Soon after, otak otak (fish cake) arrives. It’s a grilled fish cake filled with aromatic herbs and spices, which is popular throughout Singapore, Malaysia, Indonesia and other countries in Southeast Asia. While the black-crusted balls don’t look anything like the traditional dish, the flavours are on point.

Fish cakes reimagined at Nel Restaurant
Not your typical fish cakes.

Nel takes a similar approach to chicken satay. We’re used to chicken satay served on skewers, dripping in a fiery, peanuty sauce. But Nel uses molecular gastronomy techniques to make it into something else. We get little chicken nuggets without any satay element, but that’s because it’s been distilled in a broth that we’re instructed to drink from test tubes.

Chicken satay, molecular gastronomy style.
Chicken satay, molecular gastronomy style.

Mains

Now that we’re satay satisfied, we look forward to the main courses, starting with a classic of the island nation: Singapore chilli crab. While it gets immediate top marks for presentation, Mrs TCF initially is not to impressed. Mrs TCF expects crab filled with sweet, soft meat and doused in spicy, moreish sauce. She expects to crack into the shell and eat the flesh and sauce with her hands. At the very least, she expects the crab meat.

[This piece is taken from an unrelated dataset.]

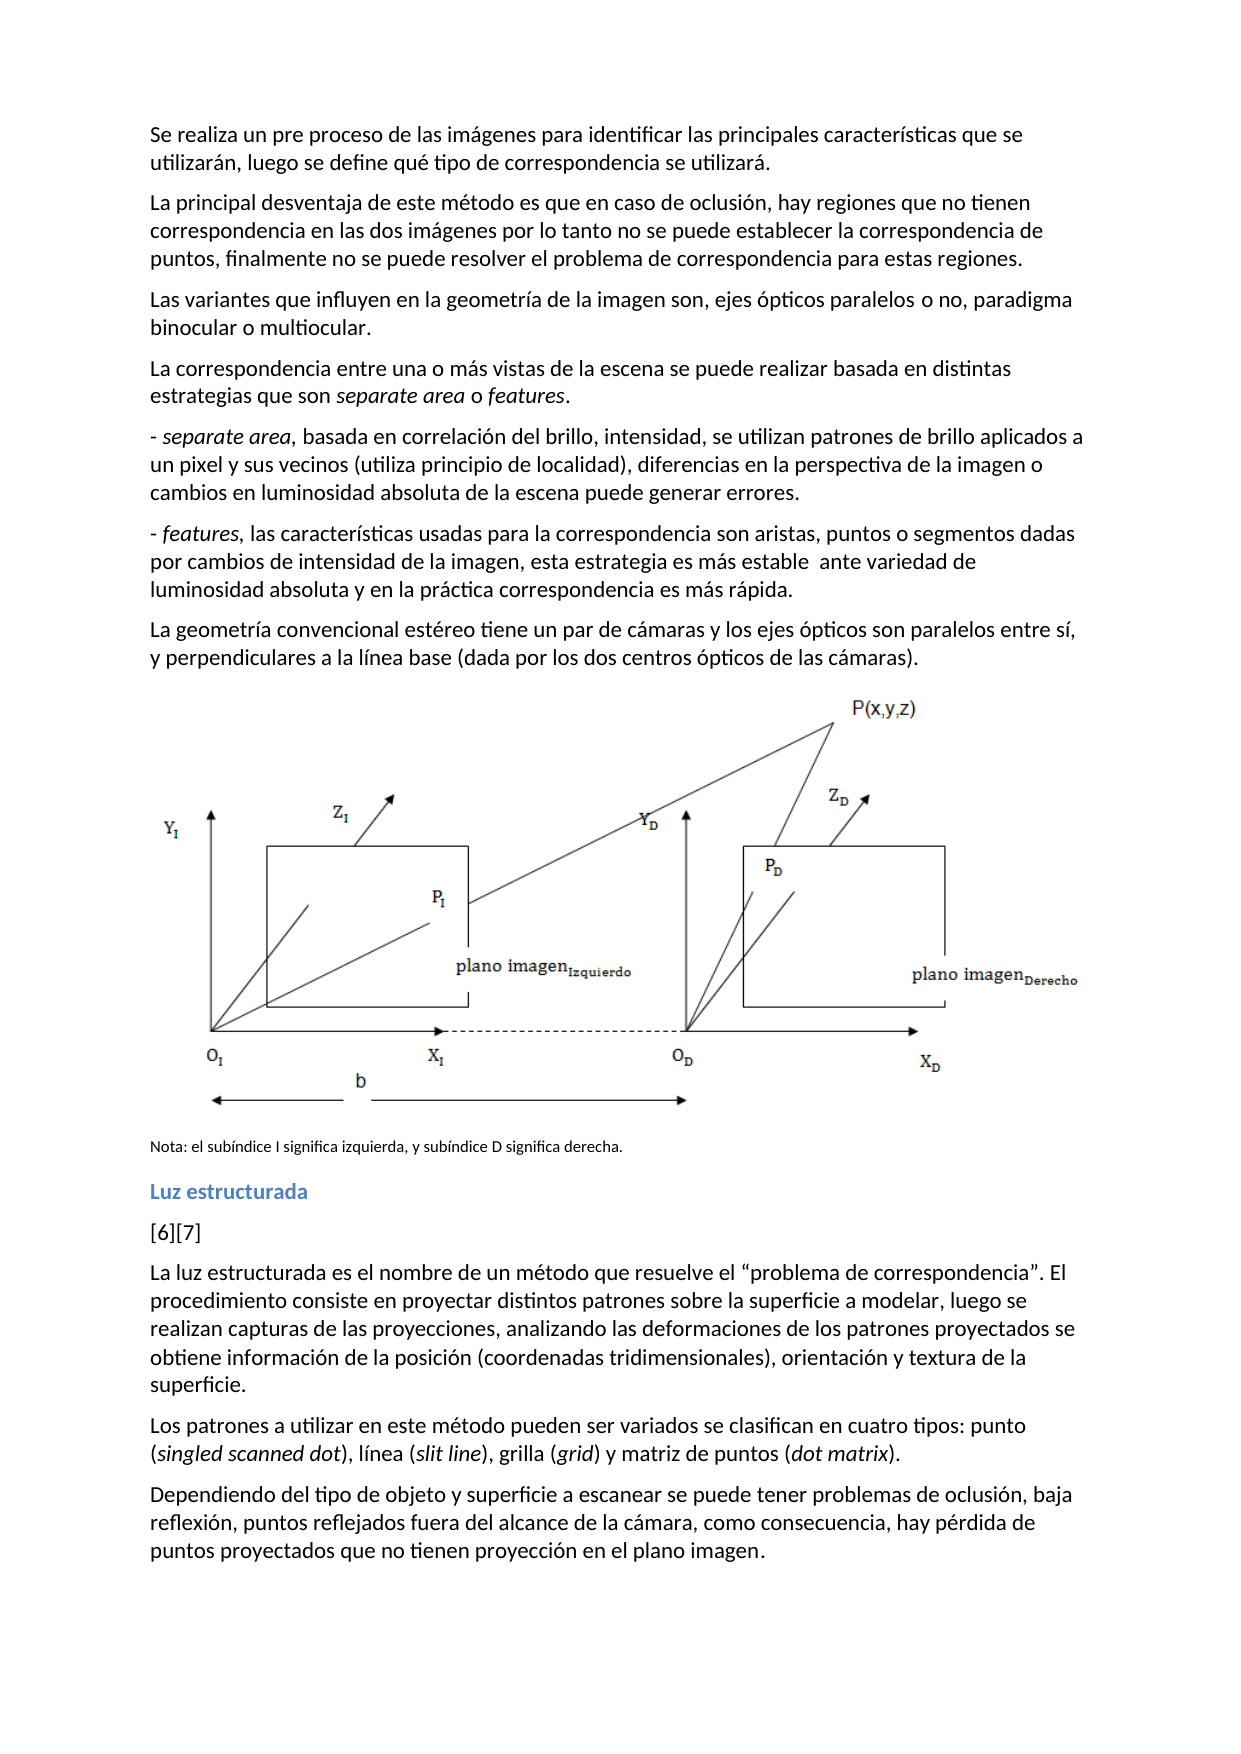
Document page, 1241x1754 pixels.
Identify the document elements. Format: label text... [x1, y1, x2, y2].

But this is actually more a bread course with side of crab-flavoured sauce. It’s gorgeous, of course. The bread emulates Chinese fried doughnuts and the accompanying crab sauce is sweet and soft. Still, Mrs TCF’s hopes were dashed.

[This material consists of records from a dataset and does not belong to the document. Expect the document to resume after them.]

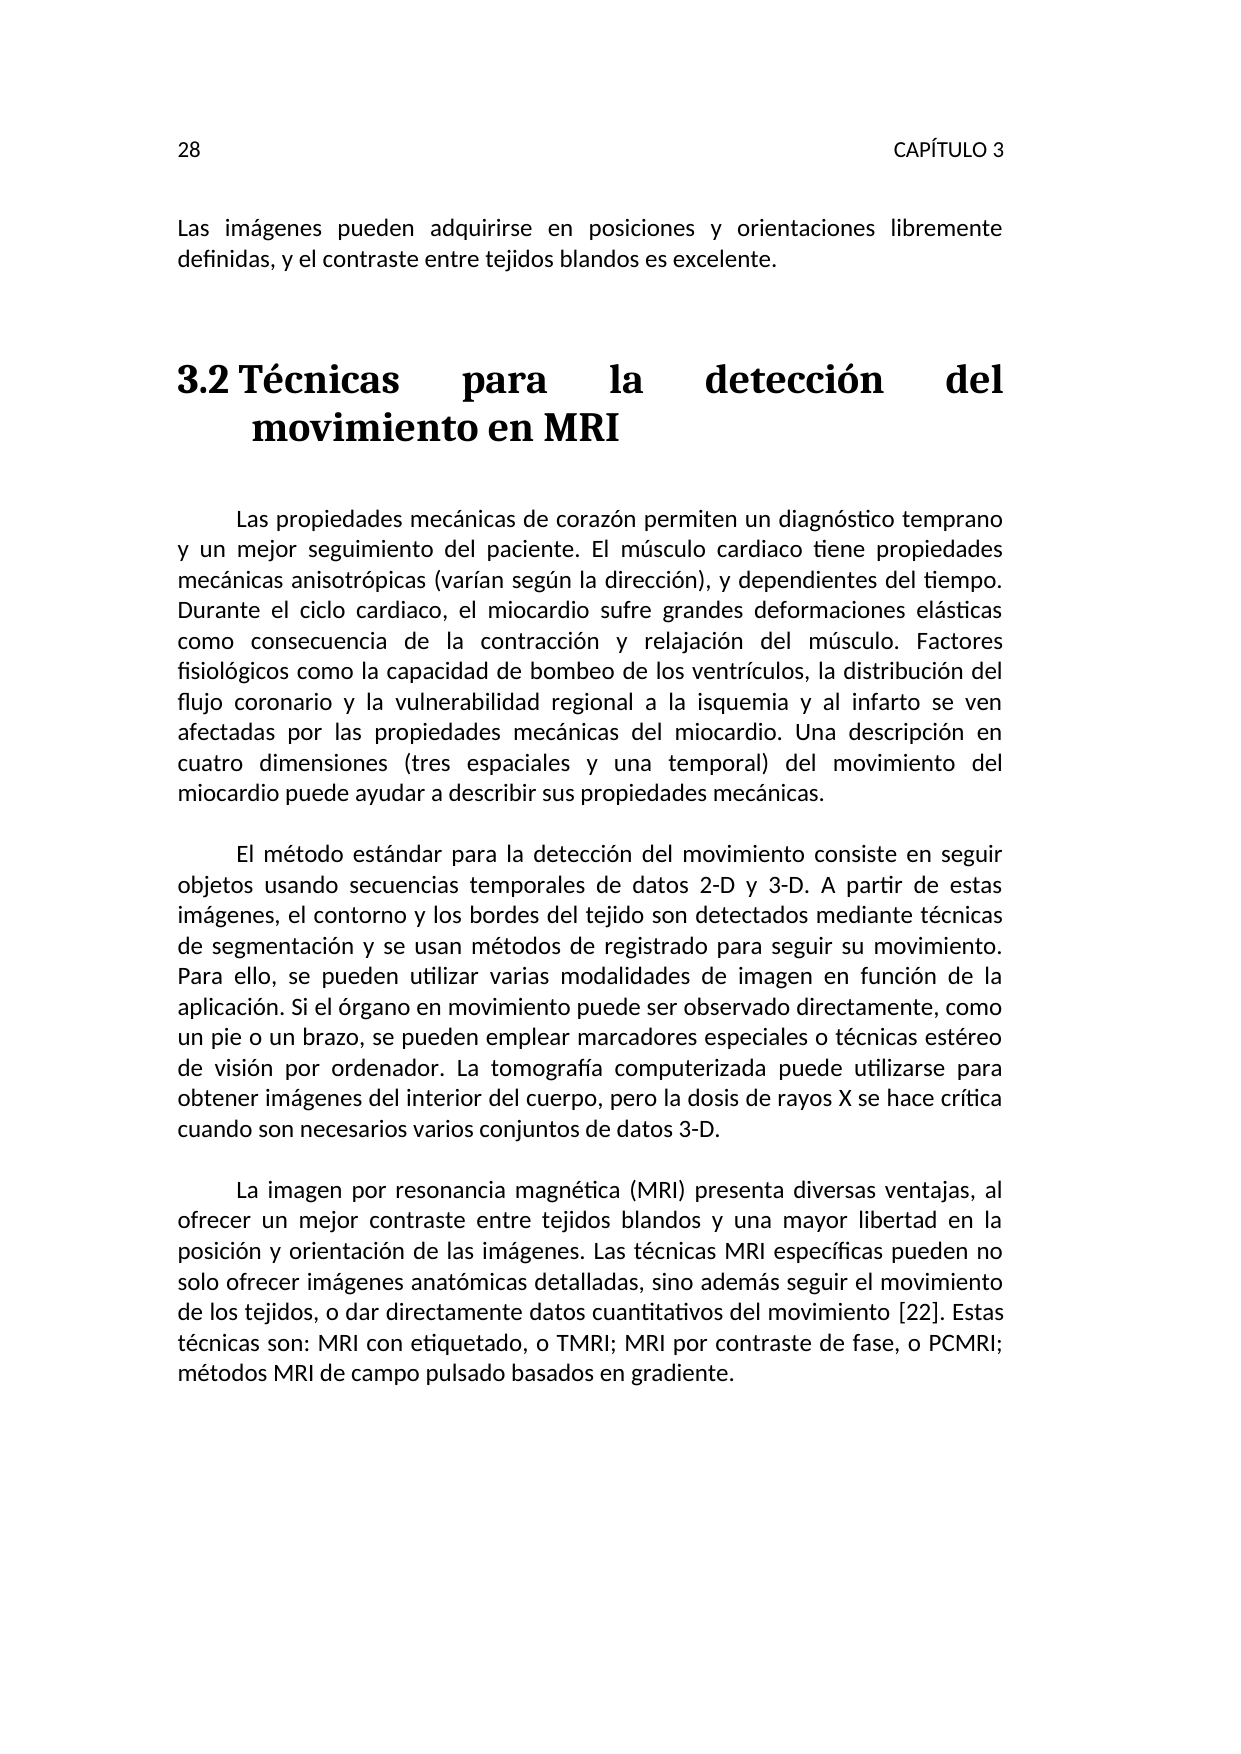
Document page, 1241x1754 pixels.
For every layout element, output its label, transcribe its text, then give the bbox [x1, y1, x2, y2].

text Las propiedades mecánicas de corazón permiten un diagnóstico temprano y un mejor seguimiento del paciente. El músculo cardiaco tiene propiedades mecánicas anisotrópicas (varían según la dirección), y dependientes del tiempo. Durante el ciclo cardiaco, el miocardio sufre grandes deformaciones elásticas como consecuencia de la contracción y relajación del músculo. Factores fisiológicos como la capacidad de bombeo de los ventrículos, la distribución del flujo coronario y la vulnerabilidad regional a la isquemia y al infarto se ven afectadas por las propiedades mecánicas del miocardio. Una descripción en cuatro dimensiones (tres espaciales y una temporal) del movimiento del miocardio puede ayudar a describir sus propiedades mecánicas. [177, 503, 1004, 808]
subtitle Técnicas para la detección del movimiento en MRI [177, 356, 1004, 451]
text El método estándar para la detección del movimiento consiste en seguir objetos usando secuencias temporales de datos 2-D y 3-D. A partir de estas imágenes, el contorno y los bordes del tejido son detectados mediante técnicas de segmentación y se usan métodos de registrado para seguir su movimiento. Para ello, se pueden utilizar varias modalidades de imagen en función de la aplicación. Si el órgano en movimiento puede ser observado directamente, como un pie o un brazo, se pueden emplear marcadores especiales o técnicas estéreo de visión por ordenador. La tomografía computerizada puede utilizarse para obtener imágenes del interior del cuerpo, pero la dosis de rayos X se hace crítica cuando son necesarios varios conjuntos de datos 3-D. [177, 838, 1004, 1144]
text La imagen por resonancia magnética es una modalidad de imagen muy apropiada para la medición del flujo sanguíneo y el movimiento de los tejidos. Las imágenes pueden adquirirse en posiciones y orientaciones libremente definidas, y el contraste entre tejidos blandos es excelente. [177, 213, 1004, 274]
text La imagen por resonancia magnética (MRI) presenta diversas ventajas, al ofrecer un mejor contraste entre tejidos blandos y una mayor libertad en la posición y orientación de las imágenes. Las técnicas MRI específicas pueden no solo ofrecer imágenes anatómicas detalladas, sino además seguir el movimiento de los tejidos, o dar directamente datos cuantitativos del movimiento [22]. Estas técnicas son: MRI con etiquetado, o TMRI; MRI por contraste de fase, o PCMRI; métodos MRI de campo pulsado basados en gradiente. [177, 1174, 1004, 1388]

Chilli crab sauce with Chinese fried bread
Not quite chilli crab.

The next dish aims to capture Little India, the heart of Singapore’s Indian community, with tandoori-flavoured cobia, a native fish to Australia. The fish is lightly seared and the tandoori is subtle so as not to overpower the fish.

Tandoori fish
A little bit of India.

Nel deploys molecular gastronomy again when it comes to laksa – that rich, spicy, tangy noodle soup we all love. We’re learning that the evening is not about serving the real deal but instead reimagining it. The soup is more a foam, leaving you to dip the noodles, protein and veggies into it, although they are flavourful on their own.

To complete the mains are cereal fish, inspired by the the flavours of zi char (meaning cook and fry), and Hainanese chicken rice, a dish that’s just as comforting as the original.

Hainanese chicken rice
Classic Singaporean tucker.

Dessert

Dessert showcases Singaporean sweets with bubble tea, ‘Gardens by the Bay’ (inspired by Singapore’s beautiful tropical gardens) and milk curd bun, which features flavours of egg tart and calamansi citrus.

Singaporean inspired dessert at Nel Restaurant.
Gardens by the Bay in dessert form.

If you can leave your expectations behind, Nel’s Singaporean menu is a treat and you can appreciate the creativity that went into making something new out of well-established cuisine.

Nel consistently gives good service; it spaces out the course just the way we need and we’re never without an empty glass of water or other drink of our choice. And the atmosphere is buzzing yet relaxing. Whether you want a date night or catch up with friends, Nel is just the place.